As for what java junior does - writes something in java, and in what area - this is another question. junior is just a term for "beginner". What is a beginner - in each company is VERY different.
At least a year, studying 12 hours a day, studying English in parallel.
And even then, this is the level of a trainee, but not a junior.
I got a Java Junior job after these courses + "internships" from these same courses. By time: a year of the course itself + books on Java combined with the main work. Then 3 months "internship" for 10 hours a day, then 3 months of polishing knowledge and preparing for interviews. Total almost 2 years. Now about what Java Junior does - he usually works on enterprise-level web projects (all sorts of CRM, ECM, etc.). Accordingly, Java Junior is not taken to freelance. If you want exactly freelancing, then you need to go to HTML/CSS/JavaScript + React/Angular
500+ hours of Java programming experience
Does it make sense to pass without buying a paid subscription to JAVARUSH? Is the free version severely curtailed?
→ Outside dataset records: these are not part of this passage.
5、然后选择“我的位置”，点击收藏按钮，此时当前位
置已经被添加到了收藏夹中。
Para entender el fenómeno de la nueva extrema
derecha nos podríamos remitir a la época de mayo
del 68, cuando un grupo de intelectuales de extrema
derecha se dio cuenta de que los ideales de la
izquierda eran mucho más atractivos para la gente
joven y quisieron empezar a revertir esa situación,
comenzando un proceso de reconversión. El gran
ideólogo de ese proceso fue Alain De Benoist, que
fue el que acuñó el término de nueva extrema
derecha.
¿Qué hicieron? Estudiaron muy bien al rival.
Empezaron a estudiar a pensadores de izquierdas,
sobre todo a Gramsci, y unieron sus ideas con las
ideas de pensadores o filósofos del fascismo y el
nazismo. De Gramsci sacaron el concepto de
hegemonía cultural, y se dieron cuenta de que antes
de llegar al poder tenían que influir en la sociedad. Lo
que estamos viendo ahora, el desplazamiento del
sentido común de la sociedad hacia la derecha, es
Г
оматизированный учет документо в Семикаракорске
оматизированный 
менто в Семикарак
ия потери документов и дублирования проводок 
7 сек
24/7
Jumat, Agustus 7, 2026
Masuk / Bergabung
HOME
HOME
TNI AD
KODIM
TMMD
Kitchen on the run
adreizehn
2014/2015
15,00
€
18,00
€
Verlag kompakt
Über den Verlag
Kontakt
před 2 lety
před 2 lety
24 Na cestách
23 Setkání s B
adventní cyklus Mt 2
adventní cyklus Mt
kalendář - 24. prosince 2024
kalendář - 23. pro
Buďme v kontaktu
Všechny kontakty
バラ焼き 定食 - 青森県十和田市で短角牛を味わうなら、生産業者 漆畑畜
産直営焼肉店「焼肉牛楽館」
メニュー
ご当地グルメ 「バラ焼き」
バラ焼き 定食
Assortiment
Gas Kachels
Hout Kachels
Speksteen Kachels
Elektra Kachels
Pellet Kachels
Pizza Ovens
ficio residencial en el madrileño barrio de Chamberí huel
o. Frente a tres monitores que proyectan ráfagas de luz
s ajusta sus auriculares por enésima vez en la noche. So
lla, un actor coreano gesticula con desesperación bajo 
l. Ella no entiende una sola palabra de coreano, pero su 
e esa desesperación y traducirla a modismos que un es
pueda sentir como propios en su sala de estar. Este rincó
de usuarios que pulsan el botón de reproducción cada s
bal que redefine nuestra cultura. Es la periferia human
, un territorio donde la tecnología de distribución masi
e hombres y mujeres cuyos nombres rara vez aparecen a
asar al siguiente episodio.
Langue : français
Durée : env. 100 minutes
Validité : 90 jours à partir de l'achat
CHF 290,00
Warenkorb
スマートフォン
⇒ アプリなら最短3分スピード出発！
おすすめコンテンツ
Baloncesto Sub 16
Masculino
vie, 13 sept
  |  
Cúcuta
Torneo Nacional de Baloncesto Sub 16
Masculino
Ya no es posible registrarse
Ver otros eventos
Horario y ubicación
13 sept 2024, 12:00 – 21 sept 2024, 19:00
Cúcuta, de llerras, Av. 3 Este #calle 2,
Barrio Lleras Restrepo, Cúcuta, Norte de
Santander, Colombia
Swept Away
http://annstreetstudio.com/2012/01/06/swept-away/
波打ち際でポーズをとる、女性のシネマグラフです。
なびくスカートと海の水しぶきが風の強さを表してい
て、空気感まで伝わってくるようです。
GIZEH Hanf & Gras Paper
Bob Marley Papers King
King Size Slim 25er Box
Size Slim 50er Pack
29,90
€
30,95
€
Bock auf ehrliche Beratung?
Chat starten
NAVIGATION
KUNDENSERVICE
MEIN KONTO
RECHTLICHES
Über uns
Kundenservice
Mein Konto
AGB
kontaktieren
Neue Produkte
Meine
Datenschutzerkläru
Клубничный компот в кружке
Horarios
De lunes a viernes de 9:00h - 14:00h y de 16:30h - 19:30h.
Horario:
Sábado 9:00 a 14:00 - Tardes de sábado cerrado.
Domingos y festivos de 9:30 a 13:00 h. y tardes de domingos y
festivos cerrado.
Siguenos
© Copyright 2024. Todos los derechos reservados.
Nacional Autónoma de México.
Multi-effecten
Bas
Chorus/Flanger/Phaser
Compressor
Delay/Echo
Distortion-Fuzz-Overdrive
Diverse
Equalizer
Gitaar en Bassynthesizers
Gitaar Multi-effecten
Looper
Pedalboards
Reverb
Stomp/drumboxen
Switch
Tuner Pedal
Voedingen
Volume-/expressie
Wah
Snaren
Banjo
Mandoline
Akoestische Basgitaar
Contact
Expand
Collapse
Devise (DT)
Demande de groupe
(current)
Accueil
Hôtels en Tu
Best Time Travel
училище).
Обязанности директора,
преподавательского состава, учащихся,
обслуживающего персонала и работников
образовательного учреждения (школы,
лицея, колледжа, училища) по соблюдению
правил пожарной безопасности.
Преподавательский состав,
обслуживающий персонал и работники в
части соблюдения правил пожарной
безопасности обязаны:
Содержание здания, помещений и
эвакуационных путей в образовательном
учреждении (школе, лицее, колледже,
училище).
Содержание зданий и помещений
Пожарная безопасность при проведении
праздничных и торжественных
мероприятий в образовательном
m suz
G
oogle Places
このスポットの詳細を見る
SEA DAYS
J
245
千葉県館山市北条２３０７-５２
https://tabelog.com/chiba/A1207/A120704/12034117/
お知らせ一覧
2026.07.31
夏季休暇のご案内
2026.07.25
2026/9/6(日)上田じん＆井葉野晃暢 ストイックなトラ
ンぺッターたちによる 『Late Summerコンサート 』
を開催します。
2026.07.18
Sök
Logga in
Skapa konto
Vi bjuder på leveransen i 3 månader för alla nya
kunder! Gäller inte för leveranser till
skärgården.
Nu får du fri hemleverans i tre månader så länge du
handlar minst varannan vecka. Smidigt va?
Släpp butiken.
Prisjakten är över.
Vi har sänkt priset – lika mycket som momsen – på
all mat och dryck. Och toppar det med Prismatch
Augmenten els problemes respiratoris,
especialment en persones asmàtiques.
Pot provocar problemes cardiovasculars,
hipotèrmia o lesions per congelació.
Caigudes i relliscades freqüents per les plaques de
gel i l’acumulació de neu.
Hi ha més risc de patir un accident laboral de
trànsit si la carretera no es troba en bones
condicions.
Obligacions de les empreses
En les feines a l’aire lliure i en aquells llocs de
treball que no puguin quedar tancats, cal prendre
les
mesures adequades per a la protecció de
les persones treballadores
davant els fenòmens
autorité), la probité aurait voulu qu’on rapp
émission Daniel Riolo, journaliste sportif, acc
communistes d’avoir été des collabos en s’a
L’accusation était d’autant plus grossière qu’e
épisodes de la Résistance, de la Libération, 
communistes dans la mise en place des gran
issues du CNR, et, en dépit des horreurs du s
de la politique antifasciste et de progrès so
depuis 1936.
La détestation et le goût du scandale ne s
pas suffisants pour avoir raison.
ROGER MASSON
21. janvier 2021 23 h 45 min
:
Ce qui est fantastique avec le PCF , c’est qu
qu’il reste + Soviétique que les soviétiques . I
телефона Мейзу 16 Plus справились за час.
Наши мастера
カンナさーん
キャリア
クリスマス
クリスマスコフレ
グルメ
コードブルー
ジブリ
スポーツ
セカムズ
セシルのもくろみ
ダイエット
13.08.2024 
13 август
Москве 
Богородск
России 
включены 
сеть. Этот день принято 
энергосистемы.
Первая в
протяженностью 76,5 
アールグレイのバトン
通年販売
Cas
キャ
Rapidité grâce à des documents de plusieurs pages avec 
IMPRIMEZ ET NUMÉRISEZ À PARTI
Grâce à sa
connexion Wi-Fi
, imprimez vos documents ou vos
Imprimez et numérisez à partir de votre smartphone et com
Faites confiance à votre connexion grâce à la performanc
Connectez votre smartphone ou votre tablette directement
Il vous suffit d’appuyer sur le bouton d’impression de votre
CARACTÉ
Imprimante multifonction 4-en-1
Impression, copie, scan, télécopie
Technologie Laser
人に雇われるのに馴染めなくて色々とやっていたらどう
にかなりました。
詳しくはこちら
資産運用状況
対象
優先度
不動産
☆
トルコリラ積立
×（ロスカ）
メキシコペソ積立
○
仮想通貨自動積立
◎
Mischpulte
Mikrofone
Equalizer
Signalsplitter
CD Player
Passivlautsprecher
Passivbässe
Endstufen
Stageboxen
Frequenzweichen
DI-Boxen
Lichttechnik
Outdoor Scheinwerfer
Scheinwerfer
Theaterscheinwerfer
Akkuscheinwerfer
He also passed javarash, but did not pass an internship with them. And she has a lot of good things to say about her. Yes, and I saw an internship program somewhere there: it seems that everything that is needed at work (one pure javarash is not enough). So, if possible, go for another internship. But this is if you plan to go to the enterprise. So you can go to android after a good study of javacore. (and then, of course, you do not need this internship in Javarash).
The lessons will undoubtedly be useful to you, but I still recommend using an IDE (JDeveloper, NetBeans, Intellij IDEA, Eclipce). It also doesn't hurt to practice building a project with notepad and a clean JDK without an IDE.
Since you can stumble upon a serious rake for you to assemble the project into an executable module.
When working with the web, you will have to work with tomcat or with an application server, and there you will definitely need the skills to configure your application and web server.
When working with a database, you will need at least minimal administration skills.
Therefore, you should not rely entirely on such online courses. On them you will master only coding, and not a full range of work.